WHAT YOU ARE ASKED TO DO: Copy every line of the listing below word for word.

Dataset items:
◇ ◇ ◇

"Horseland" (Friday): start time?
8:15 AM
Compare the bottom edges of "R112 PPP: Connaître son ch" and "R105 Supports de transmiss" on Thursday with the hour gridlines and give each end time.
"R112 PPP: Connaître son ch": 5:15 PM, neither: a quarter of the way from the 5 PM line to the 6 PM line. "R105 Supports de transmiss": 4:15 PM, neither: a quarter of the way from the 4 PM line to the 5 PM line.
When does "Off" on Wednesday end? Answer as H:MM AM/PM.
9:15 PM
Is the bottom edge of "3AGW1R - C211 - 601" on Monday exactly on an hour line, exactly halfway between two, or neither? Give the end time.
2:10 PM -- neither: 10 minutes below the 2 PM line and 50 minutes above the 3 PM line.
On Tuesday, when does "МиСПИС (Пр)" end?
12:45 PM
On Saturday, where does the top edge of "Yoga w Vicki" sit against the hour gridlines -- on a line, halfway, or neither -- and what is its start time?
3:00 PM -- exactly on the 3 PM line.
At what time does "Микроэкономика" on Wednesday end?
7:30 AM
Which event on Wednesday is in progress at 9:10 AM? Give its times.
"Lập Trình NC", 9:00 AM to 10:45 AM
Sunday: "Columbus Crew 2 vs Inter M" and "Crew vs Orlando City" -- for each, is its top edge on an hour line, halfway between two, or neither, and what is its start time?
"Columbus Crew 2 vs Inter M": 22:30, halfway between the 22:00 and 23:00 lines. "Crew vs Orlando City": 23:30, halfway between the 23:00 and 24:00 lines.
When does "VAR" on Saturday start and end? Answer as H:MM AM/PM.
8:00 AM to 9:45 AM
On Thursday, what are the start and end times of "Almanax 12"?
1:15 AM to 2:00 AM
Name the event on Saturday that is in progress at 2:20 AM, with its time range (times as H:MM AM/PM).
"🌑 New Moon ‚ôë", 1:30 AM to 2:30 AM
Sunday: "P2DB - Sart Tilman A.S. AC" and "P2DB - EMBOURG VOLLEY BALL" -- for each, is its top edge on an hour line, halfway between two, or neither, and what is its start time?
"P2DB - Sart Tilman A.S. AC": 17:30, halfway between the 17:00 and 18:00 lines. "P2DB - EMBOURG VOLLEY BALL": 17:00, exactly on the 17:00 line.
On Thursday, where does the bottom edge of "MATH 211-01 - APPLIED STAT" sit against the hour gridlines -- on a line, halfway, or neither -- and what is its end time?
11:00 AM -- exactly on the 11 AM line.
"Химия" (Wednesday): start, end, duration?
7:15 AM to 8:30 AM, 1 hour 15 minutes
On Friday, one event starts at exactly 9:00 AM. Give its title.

◇ ◇ ◇

WRITTEN ANSWER:
"Horseland" (Friday): start time?
8:15 AM
Compare the bottom edges of "R112 PPP: Connaître son ch" and "R105 Supports de transmiss" on Thursday with the hour gridlines and give each end time.
"R112 PPP: Connaître son ch": 5:15 PM, neither: a quarter of the way from the 5 PM line to the 6 PM line. "R105 Supports de transmiss": 4:15 PM, neither: a quarter of the way from the 4 PM line to the 5 PM line.
When does "Off" on Wednesday end? Answer as H:MM AM/PM.
9:15 PM
Is the bottom edge of "3AGW1R - C211 - 601" on Monday exactly on an hour line, exactly halfway between two, or neither? Give the end time.
2:10 PM -- neither: 10 minutes below the 2 PM line and 50 minutes above the 3 PM line.
On Tuesday, when does "МиСПИС (Пр)" end?
12:45 PM
On Saturday, where does the top edge of "Yoga w Vicki" sit against the hour gridlines -- on a line, halfway, or neither -- and what is its start time?
3:00 PM -- exactly on the 3 PM line.
At what time does "Микроэкономика" on Wednesday end?
7:30 AM
Which event on Wednesday is in progress at 9:10 AM? Give its times.
"Lập Trình NC", 9:00 AM to 10:45 AM
Sunday: "Columbus Crew 2 vs Inter M" and "Crew vs Orlando City" -- for each, is its top edge on an hour line, halfway between two, or neither, and what is its start time?
"Columbus Crew 2 vs Inter M": 22:30, halfway between the 22:00 and 23:00 lines. "Crew vs Orlando City": 23:30, halfway between the 23:00 and 24:00 lines.
When does "VAR" on Saturday start and end? Answer as H:MM AM/PM.
8:00 AM to 9:45 AM
On Thursday, what are the start and end times of "Almanax 12"?
1:15 AM to 2:00 AM
Name the event on Saturday that is in progress at 2:20 AM, with its time range (times as H:MM AM/PM).
"🌑 New Moon ‚ôë", 1:30 AM to 2:30 AM
Sunday: "P2DB - Sart Tilman A.S. AC" and "P2DB - EMBOURG VOLLEY BALL" -- for each, is its top edge on an hour line, halfway between two, or neither, and what is its start time?
"P2DB - Sart Tilman A.S. AC": 17:30, halfway between the 17:00 and 18:00 lines. "P2DB - EMBOURG VOLLEY BALL": 17:00, exactly on the 17:00 line.
On Thursday, where does the bottom edge of "MATH 211-01 - APPLIED STAT" sit against the hour gridlines -- on a line, halfway, or neither -- and what is its end time?
11:00 AM -- exactly on the 11 AM line.
"Химия" (Wednesday): start, end, duration?
7:15 AM to 8:30 AM, 1 hour 15 minutes
On Friday, one event starts at exactly 9:00 AM. Give its title.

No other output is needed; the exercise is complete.